- **Source document**:

"I Like It Loud" is a song by Marc Acardipane Presents Marshall Masters Feat. The Ultimate MC, released in 1997.

The song was produced and written by Acardipane and was released on Acardipane Records/ID&T. The lyrics "My radio believe me I like it loud" originally come from the LL Cool J song 'I Can't Live Without My Radio'.

Track list

Chart performance

Scooter version 

In 2003, "I Like It Loud" was covered by German dance group Scooter as "Maria (I Like It Loud)". It was released as the third and final single from their 2003 album The Stadium Techno Experience.

History 
The version made for the single features Marc Acardipane and Dick Rules and is a remixed version of the track featured on the album. The video for the song shows Scooter performing at a night club together with Dick Rules, who acts as MC in the same way as he acts in life performances together with Marc Acardipane. In the charts, the single reached No. 4 in Germany and Austria.

- **Listed entries**:
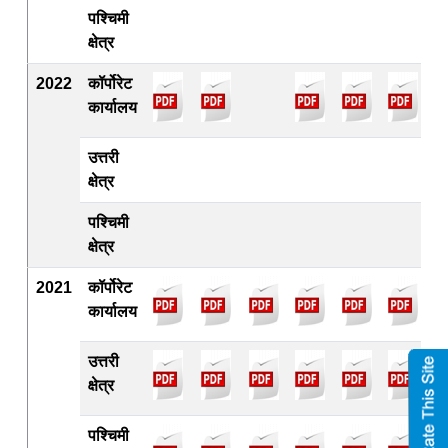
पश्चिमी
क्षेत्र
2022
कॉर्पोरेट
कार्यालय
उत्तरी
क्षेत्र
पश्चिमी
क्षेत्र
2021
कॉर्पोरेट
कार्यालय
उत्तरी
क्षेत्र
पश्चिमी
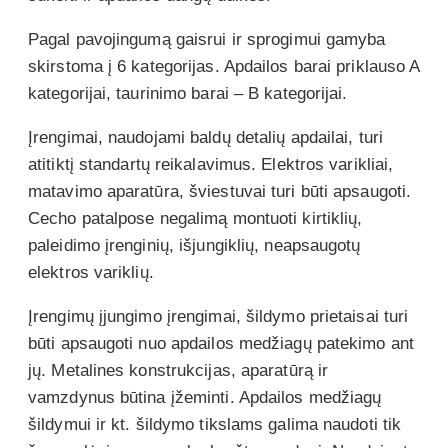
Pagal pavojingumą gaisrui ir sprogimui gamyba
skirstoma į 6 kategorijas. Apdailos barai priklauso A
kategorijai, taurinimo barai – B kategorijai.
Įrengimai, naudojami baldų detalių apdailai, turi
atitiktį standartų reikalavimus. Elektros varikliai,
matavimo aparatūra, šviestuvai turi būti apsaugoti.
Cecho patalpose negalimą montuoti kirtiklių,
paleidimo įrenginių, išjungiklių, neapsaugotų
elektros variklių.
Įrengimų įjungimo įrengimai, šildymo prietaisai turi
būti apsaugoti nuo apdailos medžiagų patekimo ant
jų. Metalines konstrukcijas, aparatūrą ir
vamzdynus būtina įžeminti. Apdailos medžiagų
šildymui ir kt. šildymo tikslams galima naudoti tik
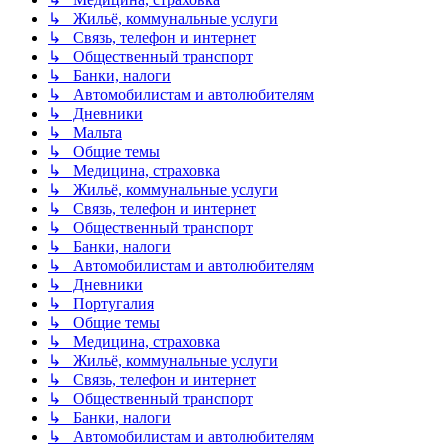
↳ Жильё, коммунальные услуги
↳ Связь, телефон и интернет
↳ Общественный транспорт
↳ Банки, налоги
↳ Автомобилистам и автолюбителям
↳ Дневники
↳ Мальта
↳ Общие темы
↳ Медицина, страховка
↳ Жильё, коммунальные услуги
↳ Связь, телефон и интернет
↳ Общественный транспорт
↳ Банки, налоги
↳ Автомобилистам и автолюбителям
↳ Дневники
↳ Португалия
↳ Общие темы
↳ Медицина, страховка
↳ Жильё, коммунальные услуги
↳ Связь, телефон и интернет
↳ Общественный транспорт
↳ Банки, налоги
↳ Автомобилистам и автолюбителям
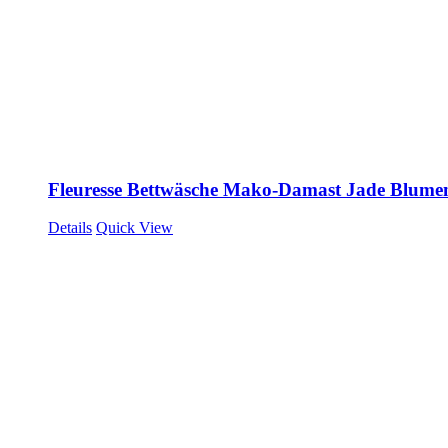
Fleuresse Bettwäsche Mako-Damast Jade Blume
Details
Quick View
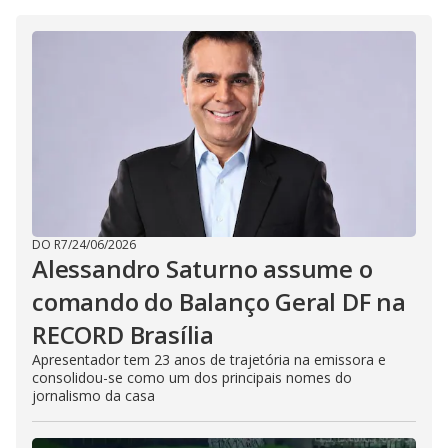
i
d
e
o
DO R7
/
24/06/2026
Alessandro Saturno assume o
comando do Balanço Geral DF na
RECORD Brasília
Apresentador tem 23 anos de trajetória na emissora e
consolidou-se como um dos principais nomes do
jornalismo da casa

- **Request**:
Can you copy the passage from the "I Like It Loud" article above, word for word, between "The song was" and "Germany and Austria.", inclusive?

- **Answer to the problem**:
The song was produced and written by Acardipane and was released on Acardipane Records/ID&T. The lyrics "My radio believe me I like it loud" originally come from the LL Cool J song 'I Can't Live Without My Radio'.

Track list

Chart performance

Scooter version 

In 2003, "I Like It Loud" was covered by German dance group Scooter as "Maria (I Like It Loud)". It was released as the third and final single from their 2003 album The Stadium Techno Experience.

History 
The version made for the single features Marc Acardipane and Dick Rules and is a remixed version of the track featured on the album. The video for the song shows Scooter performing at a night club together with Dick Rules, who acts as MC in the same way as he acts in life performances together with Marc Acardipane. In the charts, the single reached No. 4 in Germany and Austria.